Tiburón - String Theory

No, not that String Theory, or even this one. What this is about is an interesting extension to AnsiString. During the field test cycle of Tiburón and our own internal porting of the IDE code (which was accomplished in about 1.5 months, by 2-3 folks, with > 2 million LOC), it became clear that there was a need for easily encoding UTF16 character data as UTF8. For the astute among you, you probably already know about the RTL defined UTF8String which is really just an alias to AnsiString. The problem is that it is UTF8 in name only. Unless you explicitly ensured that only UTF8 data was placed into the payload, it could just as easily hold normal Ansi character data. We needed to make the use of UTF8String easier. As we looked at how AnsiString worked, it was clear that AnsiString always had this "affinity" to carry it's data payload encoded as whatever the RTL had determined was the active code page, at runtime. So we wondered, "what if we could create an AnsiString type where the programmer determined at compile time, the code page affinity for AnsiString?"

It turns out that, to Windows, UTF8 encoding is just another code page. Down in the RTL, the conversions to/from UnicodeString or WideString use the Windows API functions WideCharToMultiByte() and MultiByteToWideChar(). One of the parameters is the code page identifier to or from which the data is converted. If you pass CP_UTF8 (65001) to those functions, they'll convert between UTF16 and UTF8. This is a lossless conversion.
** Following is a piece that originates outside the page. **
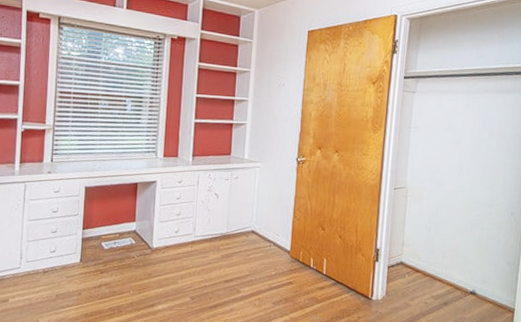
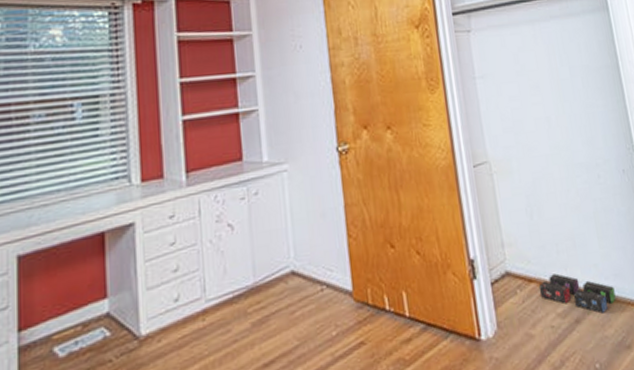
box set: none [422,270,480,303] -> present [538,273,616,314]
In Tiburón, we're introducing an enhancement to declaring your own "typed" AnsiString. You have always been able to create a unique type based on any intrinsic type by declaring the new type with the "typed type" syntax:

MyString = type AnsiString;

This would create a new type that is assignment compatible* with AnsiString, but with a unique type name and a unique RTTI structure. We've used this in VCL to distinguish normal "strings" from special strings such as TFileName or TCaption. By creating these unique string types, it was possible to create property editors that would be associated with a specific type of property, regardless of which component it used on or what the property name was. This is how only the Caption property on many components will automatically update the live design-time component as you type in the Caption value.
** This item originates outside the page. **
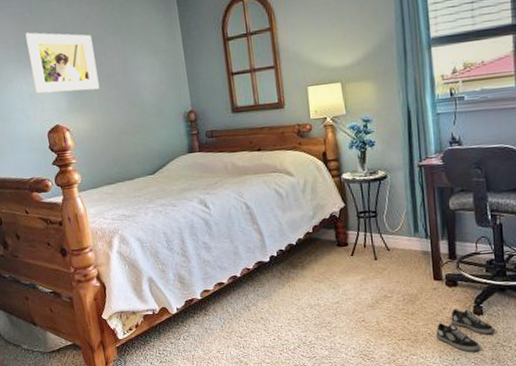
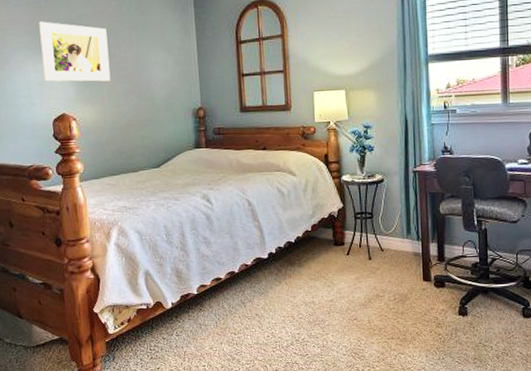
shoe: present [436,309,495,352] -> none [424,309,478,351]

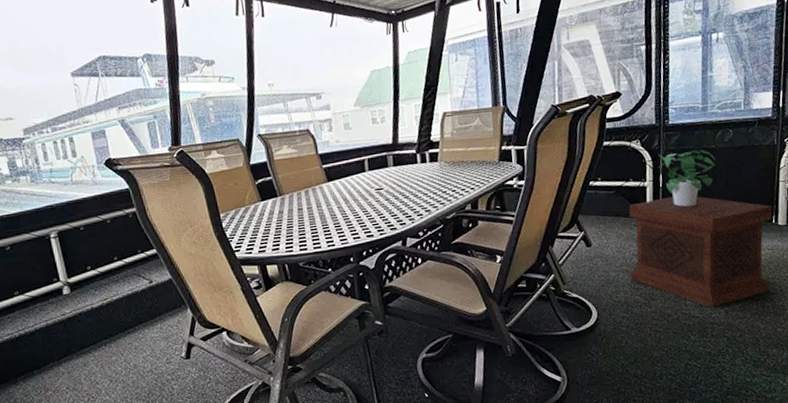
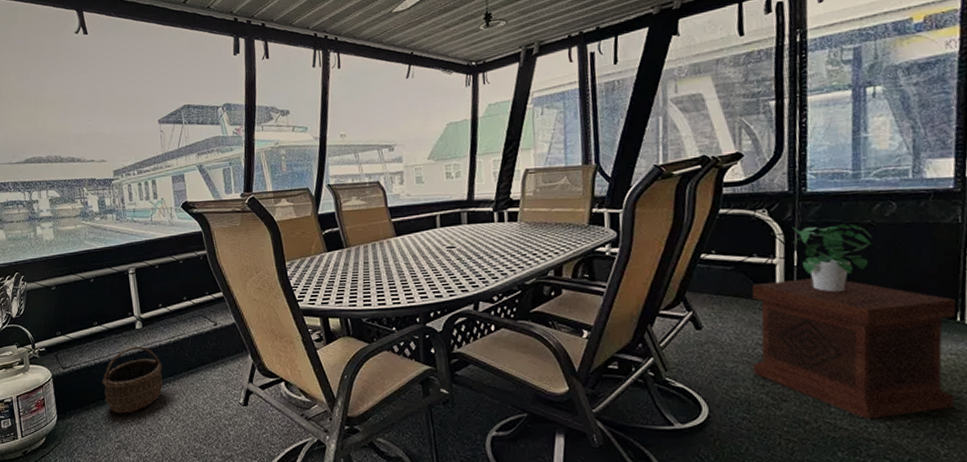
wicker basket: none [29,311,98,383] -> present [102,346,163,414]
The thing is, with the above declaration, MyString will continue to always have an affinity for whatever the current runtime code page was. So, we introduced the following syntax for AnsiString only:

MyString = type AnsiString(<1..65534>);

You can now control the code page affinity of any "typed type" AnsiString at compile time. The "parameter" to AnsiString must be a word constant expression. The values 0 and 65535 have special meanings. 0 is a normal AnsiString, and 65535 ($FFFF) means "no affinity." $FFFF is worth noting here as already being declared as a RawByteString. When assigning between AnsiStrings or passing them as parameters, if the code page affinity of the source and destination strings are different, an automatic conversion is done. In order to minimize potential dataloss during the conversion, all conversions go "through" UTF16. However, a string with an affinity of $FFFF tells both the compiler and the RTL, that none of these conversions should be done and to just move over the payload. In practice, however, there would be only a few instances of needing to use RawByteString, but it is there for your use.
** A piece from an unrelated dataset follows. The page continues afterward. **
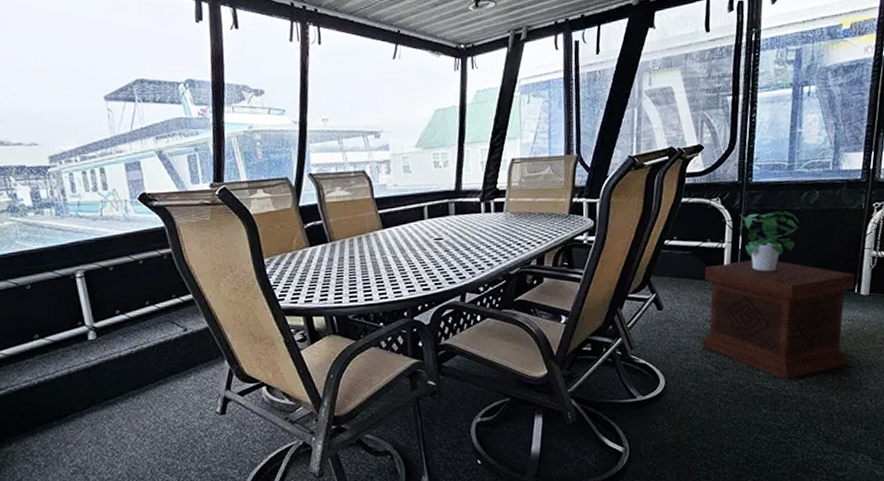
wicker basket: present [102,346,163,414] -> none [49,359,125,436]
So we now have the following declarations in the System unit:

UTF8String = type AnsiString(CP_UTF8);
RawByteString = type AnsiString($FFFF);

Like I stated previously, any assignment (or passing as a parameter to procedure or function) where the code page affinity between the source and destination are different, the payload will automatically be converted. Say you have a function that must only take UTF8 data. You can declare it like this:

procedure WriteUTF8Data(const Data: UTF8String);
// write UTF8 data to stream, file, socket, etc...

Now, no matter what type of string you pass to this procedure, you know that the payload will have been coerced into UTF8. Pass a normal AnsiString, and the data arrives as the UTF8 version of that AnsiString converted from whatever the active codepage was or whatever that AnsiString's affinity was set to. Pass a UnicodeString or WideString to the function and it too will be converted to UTF8. Pretty cool, no?

With the title to this post... All those physicists out there are going to hate me and Google.. hehe ;-)


*"Assignment compatible" means that you can assign or pass as a parameter from one "typed type" to another "typed type" or the intrinsic type on which it was based. They are not "var/out parameter" compatible. This means you can pass them by value to a function but not by reference.